— Exercise details —
Pull out the lines unchanged, starting with the line that contains "Watch below, what time? reply like 2:20" and going on through the line that contains "time: 10:54", both included.

Collected data entries:
────────

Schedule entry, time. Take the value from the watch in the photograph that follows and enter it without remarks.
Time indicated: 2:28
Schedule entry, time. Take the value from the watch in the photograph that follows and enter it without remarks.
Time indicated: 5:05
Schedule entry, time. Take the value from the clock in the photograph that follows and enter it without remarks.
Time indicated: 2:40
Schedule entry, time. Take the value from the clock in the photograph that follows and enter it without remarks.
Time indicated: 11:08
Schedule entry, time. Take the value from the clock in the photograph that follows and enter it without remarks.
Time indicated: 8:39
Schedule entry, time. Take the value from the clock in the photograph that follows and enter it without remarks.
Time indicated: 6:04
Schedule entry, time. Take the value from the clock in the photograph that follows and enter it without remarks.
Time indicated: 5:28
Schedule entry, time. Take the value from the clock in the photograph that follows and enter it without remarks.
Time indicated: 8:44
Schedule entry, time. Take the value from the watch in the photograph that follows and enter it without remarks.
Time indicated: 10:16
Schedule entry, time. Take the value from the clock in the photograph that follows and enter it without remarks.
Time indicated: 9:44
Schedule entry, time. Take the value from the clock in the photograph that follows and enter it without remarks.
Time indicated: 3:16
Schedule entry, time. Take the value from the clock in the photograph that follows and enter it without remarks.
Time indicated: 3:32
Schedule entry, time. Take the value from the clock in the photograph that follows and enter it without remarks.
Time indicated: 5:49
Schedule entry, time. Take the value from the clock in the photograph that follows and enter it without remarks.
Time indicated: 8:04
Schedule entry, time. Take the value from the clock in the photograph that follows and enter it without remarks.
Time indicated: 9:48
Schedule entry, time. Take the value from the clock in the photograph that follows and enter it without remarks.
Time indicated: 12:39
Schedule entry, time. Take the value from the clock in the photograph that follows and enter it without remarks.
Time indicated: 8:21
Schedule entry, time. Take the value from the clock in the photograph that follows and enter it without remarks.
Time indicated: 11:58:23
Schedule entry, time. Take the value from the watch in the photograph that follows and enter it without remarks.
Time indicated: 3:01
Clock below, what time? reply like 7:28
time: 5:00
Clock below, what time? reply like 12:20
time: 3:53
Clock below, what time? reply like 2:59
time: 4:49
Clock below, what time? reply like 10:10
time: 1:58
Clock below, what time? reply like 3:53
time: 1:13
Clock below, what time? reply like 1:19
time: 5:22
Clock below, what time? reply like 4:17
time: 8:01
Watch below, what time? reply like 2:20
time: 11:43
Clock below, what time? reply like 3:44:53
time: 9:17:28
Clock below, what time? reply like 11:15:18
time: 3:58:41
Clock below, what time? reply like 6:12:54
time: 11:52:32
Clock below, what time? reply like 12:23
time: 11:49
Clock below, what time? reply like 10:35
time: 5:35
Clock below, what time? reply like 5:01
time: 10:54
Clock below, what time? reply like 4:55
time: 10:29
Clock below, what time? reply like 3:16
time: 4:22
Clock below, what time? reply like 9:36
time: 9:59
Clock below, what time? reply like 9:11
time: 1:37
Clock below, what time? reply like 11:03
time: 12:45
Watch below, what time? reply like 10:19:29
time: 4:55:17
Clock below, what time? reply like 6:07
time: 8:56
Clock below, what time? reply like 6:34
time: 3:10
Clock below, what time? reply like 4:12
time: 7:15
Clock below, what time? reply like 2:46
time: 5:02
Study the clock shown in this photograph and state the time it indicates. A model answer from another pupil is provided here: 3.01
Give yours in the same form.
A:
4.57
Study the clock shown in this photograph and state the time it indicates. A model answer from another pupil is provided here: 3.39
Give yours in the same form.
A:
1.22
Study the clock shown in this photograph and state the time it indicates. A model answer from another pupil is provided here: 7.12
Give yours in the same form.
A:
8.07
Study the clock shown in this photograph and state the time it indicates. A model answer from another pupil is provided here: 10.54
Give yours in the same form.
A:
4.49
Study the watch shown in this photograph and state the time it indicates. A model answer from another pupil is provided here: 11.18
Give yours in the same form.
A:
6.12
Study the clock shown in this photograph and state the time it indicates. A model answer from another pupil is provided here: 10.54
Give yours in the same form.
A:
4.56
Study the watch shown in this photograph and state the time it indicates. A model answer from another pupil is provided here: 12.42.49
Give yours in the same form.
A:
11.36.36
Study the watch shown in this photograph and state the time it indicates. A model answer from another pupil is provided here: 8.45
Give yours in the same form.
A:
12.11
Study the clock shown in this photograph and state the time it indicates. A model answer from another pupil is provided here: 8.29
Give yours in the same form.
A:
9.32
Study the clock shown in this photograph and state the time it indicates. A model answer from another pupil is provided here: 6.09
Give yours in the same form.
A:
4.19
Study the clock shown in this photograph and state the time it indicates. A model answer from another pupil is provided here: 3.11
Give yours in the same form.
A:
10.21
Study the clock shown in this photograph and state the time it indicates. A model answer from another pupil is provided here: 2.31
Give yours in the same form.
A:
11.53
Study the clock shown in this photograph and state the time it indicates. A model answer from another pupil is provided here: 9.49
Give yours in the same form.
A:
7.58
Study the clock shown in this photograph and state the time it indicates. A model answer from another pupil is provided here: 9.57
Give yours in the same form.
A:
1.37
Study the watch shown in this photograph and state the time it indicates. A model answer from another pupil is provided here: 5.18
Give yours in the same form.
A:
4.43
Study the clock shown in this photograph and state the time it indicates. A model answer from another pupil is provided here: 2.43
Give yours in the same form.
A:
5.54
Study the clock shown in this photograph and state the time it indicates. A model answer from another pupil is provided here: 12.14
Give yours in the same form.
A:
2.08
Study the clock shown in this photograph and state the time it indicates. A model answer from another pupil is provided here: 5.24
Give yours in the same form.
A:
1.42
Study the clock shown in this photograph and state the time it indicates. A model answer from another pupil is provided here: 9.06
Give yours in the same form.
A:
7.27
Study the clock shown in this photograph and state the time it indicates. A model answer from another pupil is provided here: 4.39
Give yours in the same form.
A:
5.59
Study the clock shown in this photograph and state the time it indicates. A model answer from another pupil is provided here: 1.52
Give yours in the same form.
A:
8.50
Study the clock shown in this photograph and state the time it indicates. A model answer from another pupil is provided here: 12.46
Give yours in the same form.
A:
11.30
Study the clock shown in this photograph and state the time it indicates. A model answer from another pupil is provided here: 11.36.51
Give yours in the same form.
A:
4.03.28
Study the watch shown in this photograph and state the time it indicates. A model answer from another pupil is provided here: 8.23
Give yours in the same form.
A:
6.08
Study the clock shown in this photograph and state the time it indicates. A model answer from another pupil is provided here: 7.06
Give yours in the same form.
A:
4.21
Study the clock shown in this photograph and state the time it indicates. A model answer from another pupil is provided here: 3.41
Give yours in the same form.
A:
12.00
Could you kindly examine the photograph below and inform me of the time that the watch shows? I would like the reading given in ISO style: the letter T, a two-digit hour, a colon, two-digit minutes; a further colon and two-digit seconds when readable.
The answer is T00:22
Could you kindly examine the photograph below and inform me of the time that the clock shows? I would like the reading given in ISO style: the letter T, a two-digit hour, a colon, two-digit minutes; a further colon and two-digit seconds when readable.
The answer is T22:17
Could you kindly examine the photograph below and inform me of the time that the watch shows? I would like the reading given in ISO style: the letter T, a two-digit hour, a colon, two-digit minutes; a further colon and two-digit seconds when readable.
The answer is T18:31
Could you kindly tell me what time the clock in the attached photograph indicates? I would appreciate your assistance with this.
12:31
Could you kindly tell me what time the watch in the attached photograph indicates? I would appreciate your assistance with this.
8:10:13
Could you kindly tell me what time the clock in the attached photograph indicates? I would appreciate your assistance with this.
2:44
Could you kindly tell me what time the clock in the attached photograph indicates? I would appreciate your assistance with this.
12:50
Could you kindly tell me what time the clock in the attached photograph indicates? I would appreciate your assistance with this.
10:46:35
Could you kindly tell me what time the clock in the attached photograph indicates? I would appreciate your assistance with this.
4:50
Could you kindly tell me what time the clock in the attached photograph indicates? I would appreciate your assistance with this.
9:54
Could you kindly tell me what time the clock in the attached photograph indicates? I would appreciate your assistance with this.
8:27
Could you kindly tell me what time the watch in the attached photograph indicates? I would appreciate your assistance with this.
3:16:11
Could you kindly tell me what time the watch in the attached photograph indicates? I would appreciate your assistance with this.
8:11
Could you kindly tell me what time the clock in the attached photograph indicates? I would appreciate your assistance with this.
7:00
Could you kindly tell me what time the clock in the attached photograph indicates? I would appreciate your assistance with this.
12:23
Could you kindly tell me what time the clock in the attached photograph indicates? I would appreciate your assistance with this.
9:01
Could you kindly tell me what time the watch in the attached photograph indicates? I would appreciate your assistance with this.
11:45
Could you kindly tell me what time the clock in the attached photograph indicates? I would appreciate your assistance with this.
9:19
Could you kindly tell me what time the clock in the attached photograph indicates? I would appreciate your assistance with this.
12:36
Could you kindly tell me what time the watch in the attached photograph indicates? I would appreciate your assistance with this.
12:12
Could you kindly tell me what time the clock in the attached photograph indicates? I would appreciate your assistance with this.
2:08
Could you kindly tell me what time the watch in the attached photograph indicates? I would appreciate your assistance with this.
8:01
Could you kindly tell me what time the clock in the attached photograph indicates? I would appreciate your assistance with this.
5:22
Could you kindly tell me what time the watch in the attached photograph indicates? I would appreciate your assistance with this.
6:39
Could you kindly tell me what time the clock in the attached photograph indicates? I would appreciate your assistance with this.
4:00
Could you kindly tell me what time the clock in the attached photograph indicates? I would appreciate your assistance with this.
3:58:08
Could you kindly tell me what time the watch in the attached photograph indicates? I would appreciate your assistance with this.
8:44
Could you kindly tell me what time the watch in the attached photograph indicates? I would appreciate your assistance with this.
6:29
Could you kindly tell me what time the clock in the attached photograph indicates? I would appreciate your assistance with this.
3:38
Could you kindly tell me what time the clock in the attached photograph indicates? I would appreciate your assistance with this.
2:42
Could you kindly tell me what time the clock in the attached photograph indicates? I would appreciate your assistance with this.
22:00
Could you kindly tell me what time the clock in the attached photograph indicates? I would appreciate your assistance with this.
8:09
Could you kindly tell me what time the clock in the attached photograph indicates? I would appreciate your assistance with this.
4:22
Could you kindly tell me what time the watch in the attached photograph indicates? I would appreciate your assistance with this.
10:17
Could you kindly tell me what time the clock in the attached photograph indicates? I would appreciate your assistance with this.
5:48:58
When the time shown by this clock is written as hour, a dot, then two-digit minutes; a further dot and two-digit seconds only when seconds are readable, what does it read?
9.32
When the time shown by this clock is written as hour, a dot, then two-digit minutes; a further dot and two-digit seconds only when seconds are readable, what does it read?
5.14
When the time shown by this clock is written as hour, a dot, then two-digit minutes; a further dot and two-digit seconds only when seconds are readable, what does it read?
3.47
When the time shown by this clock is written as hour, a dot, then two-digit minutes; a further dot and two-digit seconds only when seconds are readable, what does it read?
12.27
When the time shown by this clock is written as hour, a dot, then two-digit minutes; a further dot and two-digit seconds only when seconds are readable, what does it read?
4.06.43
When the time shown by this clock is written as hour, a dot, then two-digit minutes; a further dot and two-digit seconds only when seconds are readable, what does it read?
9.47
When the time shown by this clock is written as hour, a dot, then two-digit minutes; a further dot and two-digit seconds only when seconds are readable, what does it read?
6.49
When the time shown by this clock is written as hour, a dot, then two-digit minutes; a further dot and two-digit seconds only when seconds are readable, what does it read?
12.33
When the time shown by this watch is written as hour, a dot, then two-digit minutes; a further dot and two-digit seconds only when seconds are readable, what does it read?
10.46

────────

— Answer to the task —
Watch below, what time? reply like 2:20
time: 11:43
Clock below, what time? reply like 3:44:53
time: 9:17:28
Clock below, what time? reply like 11:15:18
time: 3:58:41
Clock below, what time? reply like 6:12:54
time: 11:52:32
Clock below, what time? reply like 12:23
time: 11:49
Clock below, what time? reply like 10:35
time: 5:35
Clock below, what time? reply like 5:01
time: 10:54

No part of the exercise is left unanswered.